Material provided —
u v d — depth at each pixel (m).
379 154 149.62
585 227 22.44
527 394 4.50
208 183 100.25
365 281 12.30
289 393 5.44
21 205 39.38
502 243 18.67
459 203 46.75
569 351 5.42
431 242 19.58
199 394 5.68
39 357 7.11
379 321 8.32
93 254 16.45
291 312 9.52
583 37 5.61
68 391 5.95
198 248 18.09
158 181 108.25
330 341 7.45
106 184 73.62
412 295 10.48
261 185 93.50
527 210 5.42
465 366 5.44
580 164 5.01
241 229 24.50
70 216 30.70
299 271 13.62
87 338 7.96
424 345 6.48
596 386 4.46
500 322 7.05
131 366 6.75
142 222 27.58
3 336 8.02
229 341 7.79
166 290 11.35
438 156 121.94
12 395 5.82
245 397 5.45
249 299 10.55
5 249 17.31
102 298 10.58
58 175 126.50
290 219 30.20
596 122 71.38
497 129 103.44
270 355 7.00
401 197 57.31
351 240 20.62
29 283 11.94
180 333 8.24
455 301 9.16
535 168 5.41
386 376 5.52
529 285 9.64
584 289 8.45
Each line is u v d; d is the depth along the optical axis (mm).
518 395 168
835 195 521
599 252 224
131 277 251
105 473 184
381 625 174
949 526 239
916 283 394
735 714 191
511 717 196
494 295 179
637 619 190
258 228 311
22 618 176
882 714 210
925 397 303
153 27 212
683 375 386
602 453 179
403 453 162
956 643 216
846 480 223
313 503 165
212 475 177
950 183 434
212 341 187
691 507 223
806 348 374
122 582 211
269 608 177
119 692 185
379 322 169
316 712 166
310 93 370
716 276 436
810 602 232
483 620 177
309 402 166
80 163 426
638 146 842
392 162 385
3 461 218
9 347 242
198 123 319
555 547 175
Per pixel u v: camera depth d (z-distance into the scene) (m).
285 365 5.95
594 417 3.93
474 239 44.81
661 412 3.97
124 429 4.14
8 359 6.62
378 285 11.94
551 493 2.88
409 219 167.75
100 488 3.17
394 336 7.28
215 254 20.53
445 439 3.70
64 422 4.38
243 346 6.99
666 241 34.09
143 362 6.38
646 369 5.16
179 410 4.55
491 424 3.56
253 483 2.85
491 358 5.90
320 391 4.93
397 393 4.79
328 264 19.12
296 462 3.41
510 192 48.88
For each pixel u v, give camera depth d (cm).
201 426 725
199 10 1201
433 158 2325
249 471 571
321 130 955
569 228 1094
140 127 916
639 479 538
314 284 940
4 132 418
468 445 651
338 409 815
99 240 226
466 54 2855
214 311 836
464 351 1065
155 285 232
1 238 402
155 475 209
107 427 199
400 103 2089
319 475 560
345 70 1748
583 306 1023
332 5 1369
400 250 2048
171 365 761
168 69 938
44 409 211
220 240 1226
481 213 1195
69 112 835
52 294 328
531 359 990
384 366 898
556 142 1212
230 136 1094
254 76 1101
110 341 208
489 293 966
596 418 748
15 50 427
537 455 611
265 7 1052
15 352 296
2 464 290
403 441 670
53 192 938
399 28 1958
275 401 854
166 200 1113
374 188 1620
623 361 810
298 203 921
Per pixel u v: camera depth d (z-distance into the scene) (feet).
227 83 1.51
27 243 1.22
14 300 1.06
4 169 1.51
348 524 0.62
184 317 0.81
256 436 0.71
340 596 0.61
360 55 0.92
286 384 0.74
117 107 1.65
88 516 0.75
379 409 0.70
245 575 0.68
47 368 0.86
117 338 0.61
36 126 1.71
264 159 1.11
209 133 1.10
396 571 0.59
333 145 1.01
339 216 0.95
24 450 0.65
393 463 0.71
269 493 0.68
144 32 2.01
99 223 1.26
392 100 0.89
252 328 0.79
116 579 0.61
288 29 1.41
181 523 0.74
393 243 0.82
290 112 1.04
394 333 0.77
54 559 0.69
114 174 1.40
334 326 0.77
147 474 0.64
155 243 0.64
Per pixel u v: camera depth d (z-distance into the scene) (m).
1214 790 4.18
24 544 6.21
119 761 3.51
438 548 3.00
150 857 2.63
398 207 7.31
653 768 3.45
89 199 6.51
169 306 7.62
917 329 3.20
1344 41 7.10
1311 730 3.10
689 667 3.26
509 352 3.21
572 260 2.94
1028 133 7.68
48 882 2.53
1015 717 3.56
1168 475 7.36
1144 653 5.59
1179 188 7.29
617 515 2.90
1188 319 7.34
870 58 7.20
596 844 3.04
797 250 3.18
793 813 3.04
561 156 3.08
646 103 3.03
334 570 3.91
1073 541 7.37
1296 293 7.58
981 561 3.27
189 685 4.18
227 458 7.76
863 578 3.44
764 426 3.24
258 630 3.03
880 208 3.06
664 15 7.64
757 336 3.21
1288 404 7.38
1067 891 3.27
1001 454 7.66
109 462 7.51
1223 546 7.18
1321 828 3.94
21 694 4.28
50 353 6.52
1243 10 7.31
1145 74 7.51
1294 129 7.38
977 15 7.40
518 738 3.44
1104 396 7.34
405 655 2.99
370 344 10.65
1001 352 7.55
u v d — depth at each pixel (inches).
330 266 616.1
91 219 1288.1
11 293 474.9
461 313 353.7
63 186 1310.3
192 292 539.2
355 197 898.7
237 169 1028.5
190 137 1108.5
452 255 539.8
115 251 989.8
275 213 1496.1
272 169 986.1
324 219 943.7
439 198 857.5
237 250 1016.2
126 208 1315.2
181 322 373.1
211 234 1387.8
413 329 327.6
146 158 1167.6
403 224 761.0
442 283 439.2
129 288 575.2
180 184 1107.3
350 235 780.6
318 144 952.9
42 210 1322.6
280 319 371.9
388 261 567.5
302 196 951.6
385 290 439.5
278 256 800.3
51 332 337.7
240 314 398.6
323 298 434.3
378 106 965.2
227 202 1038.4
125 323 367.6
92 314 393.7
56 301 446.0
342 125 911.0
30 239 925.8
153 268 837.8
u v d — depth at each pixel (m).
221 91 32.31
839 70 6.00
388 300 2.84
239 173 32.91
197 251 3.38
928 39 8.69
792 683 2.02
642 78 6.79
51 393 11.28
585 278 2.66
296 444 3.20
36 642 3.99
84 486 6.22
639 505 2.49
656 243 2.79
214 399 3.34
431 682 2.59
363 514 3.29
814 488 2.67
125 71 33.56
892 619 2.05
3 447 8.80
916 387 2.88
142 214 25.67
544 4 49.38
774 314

Assigned task — All records above are to be output again exactly as they stand.

Task output —
u v d — depth at each pixel (m).
379 154 149.62
585 227 22.44
527 394 4.50
208 183 100.25
365 281 12.30
289 393 5.44
21 205 39.38
502 243 18.67
459 203 46.75
569 351 5.42
431 242 19.58
199 394 5.68
39 357 7.11
379 321 8.32
93 254 16.45
291 312 9.52
583 37 5.61
68 391 5.95
198 248 18.09
158 181 108.25
330 341 7.45
106 184 73.62
412 295 10.48
261 185 93.50
527 210 5.42
465 366 5.44
580 164 5.01
241 229 24.50
70 216 30.70
299 271 13.62
87 338 7.96
424 345 6.48
596 386 4.46
500 322 7.05
131 366 6.75
142 222 27.58
3 336 8.02
229 341 7.79
166 290 11.35
438 156 121.94
12 395 5.82
245 397 5.45
249 299 10.55
5 249 17.31
102 298 10.58
58 175 126.50
290 219 30.20
596 122 71.38
497 129 103.44
270 355 7.00
401 197 57.31
351 240 20.62
29 283 11.94
180 333 8.24
455 301 9.16
535 168 5.41
386 376 5.52
529 285 9.64
584 289 8.45
Each line is u v d; d is the depth along the optical axis (mm).
518 395 168
835 195 521
599 252 224
131 277 251
105 473 184
381 625 174
949 526 239
916 283 394
735 714 191
511 717 196
494 295 179
637 619 190
258 228 311
22 618 176
882 714 210
925 397 303
153 27 212
683 375 386
602 453 179
403 453 162
956 643 216
846 480 223
313 503 165
212 475 177
950 183 434
212 341 187
691 507 223
806 348 374
122 582 211
269 608 177
119 692 185
379 322 169
316 712 166
310 93 370
716 276 436
810 602 232
483 620 177
309 402 166
80 163 426
638 146 842
392 162 385
3 461 218
9 347 242
198 123 319
555 547 175
Per pixel u v: camera depth d (z-distance into the scene) (m).
285 365 5.95
594 417 3.93
474 239 44.81
661 412 3.97
124 429 4.14
8 359 6.62
378 285 11.94
551 493 2.88
409 219 167.75
100 488 3.17
394 336 7.28
215 254 20.53
445 439 3.70
64 422 4.38
243 346 6.99
666 241 34.09
143 362 6.38
646 369 5.16
179 410 4.55
491 424 3.56
253 483 2.85
491 358 5.90
320 391 4.93
397 393 4.79
328 264 19.12
296 462 3.41
510 192 48.88
For each pixel u v, give camera depth d (cm).
201 426 725
199 10 1201
433 158 2325
249 471 571
321 130 955
569 228 1094
140 127 916
639 479 538
314 284 940
4 132 418
468 445 651
338 409 815
99 240 226
466 54 2855
214 311 836
464 351 1065
155 285 232
1 238 402
155 475 209
107 427 199
400 103 2089
319 475 560
345 70 1748
583 306 1023
332 5 1369
400 250 2048
171 365 761
168 69 938
44 409 211
220 240 1226
481 213 1195
69 112 835
52 294 328
531 359 990
384 366 898
556 142 1212
230 136 1094
254 76 1101
110 341 208
489 293 966
596 418 748
15 50 427
537 455 611
265 7 1052
15 352 296
2 464 290
403 441 670
53 192 938
399 28 1958
275 401 854
166 200 1113
374 188 1620
623 361 810
298 203 921
Per pixel u v: camera depth d (z-distance into the scene) (feet).
227 83 1.51
27 243 1.22
14 300 1.06
4 169 1.51
348 524 0.62
184 317 0.81
256 436 0.71
340 596 0.61
360 55 0.92
286 384 0.74
117 107 1.65
88 516 0.75
379 409 0.70
245 575 0.68
47 368 0.86
117 338 0.61
36 126 1.71
264 159 1.11
209 133 1.10
396 571 0.59
333 145 1.01
339 216 0.95
24 450 0.65
393 463 0.71
269 493 0.68
144 32 2.01
99 223 1.26
392 100 0.89
252 328 0.79
116 579 0.61
288 29 1.41
181 523 0.74
393 243 0.82
290 112 1.04
394 333 0.77
54 559 0.69
114 174 1.40
334 326 0.77
147 474 0.64
155 243 0.64
Per pixel u v: camera depth d (z-distance into the scene) (m).
1214 790 4.18
24 544 6.21
119 761 3.51
438 548 3.00
150 857 2.63
398 207 7.31
653 768 3.45
89 199 6.51
169 306 7.62
917 329 3.20
1344 41 7.10
1311 730 3.10
689 667 3.26
509 352 3.21
572 260 2.94
1028 133 7.68
48 882 2.53
1015 717 3.56
1168 475 7.36
1144 653 5.59
1179 188 7.29
617 515 2.90
1188 319 7.34
870 58 7.20
596 844 3.04
797 250 3.18
793 813 3.04
561 156 3.08
646 103 3.03
334 570 3.91
1073 541 7.37
1296 293 7.58
981 561 3.27
189 685 4.18
227 458 7.76
863 578 3.44
764 426 3.24
258 630 3.03
880 208 3.06
664 15 7.64
757 336 3.21
1288 404 7.38
1067 891 3.27
1001 454 7.66
109 462 7.51
1223 546 7.18
1321 828 3.94
21 694 4.28
50 353 6.52
1243 10 7.31
1145 74 7.51
1294 129 7.38
977 15 7.40
518 738 3.44
1104 396 7.34
405 655 2.99
370 344 10.65
1001 352 7.55
u v d — depth at each pixel (inches).
330 266 616.1
91 219 1288.1
11 293 474.9
461 313 353.7
63 186 1310.3
192 292 539.2
355 197 898.7
237 169 1028.5
190 137 1108.5
452 255 539.8
115 251 989.8
275 213 1496.1
272 169 986.1
324 219 943.7
439 198 857.5
237 250 1016.2
126 208 1315.2
181 322 373.1
211 234 1387.8
413 329 327.6
146 158 1167.6
403 224 761.0
442 283 439.2
129 288 575.2
180 184 1107.3
350 235 780.6
318 144 952.9
42 210 1322.6
280 319 371.9
388 261 567.5
302 196 951.6
385 290 439.5
278 256 800.3
51 332 337.7
240 314 398.6
323 298 434.3
378 106 965.2
227 202 1038.4
125 323 367.6
92 314 393.7
56 301 446.0
342 125 911.0
30 239 925.8
153 268 837.8
u v d — depth at each pixel (m).
221 91 32.31
839 70 6.00
388 300 2.84
239 173 32.91
197 251 3.38
928 39 8.69
792 683 2.02
642 78 6.79
51 393 11.28
585 278 2.66
296 444 3.20
36 642 3.99
84 486 6.22
639 505 2.49
656 243 2.79
214 399 3.34
431 682 2.59
363 514 3.29
814 488 2.67
125 71 33.56
892 619 2.05
3 447 8.80
916 387 2.88
142 214 25.67
544 4 49.38
774 314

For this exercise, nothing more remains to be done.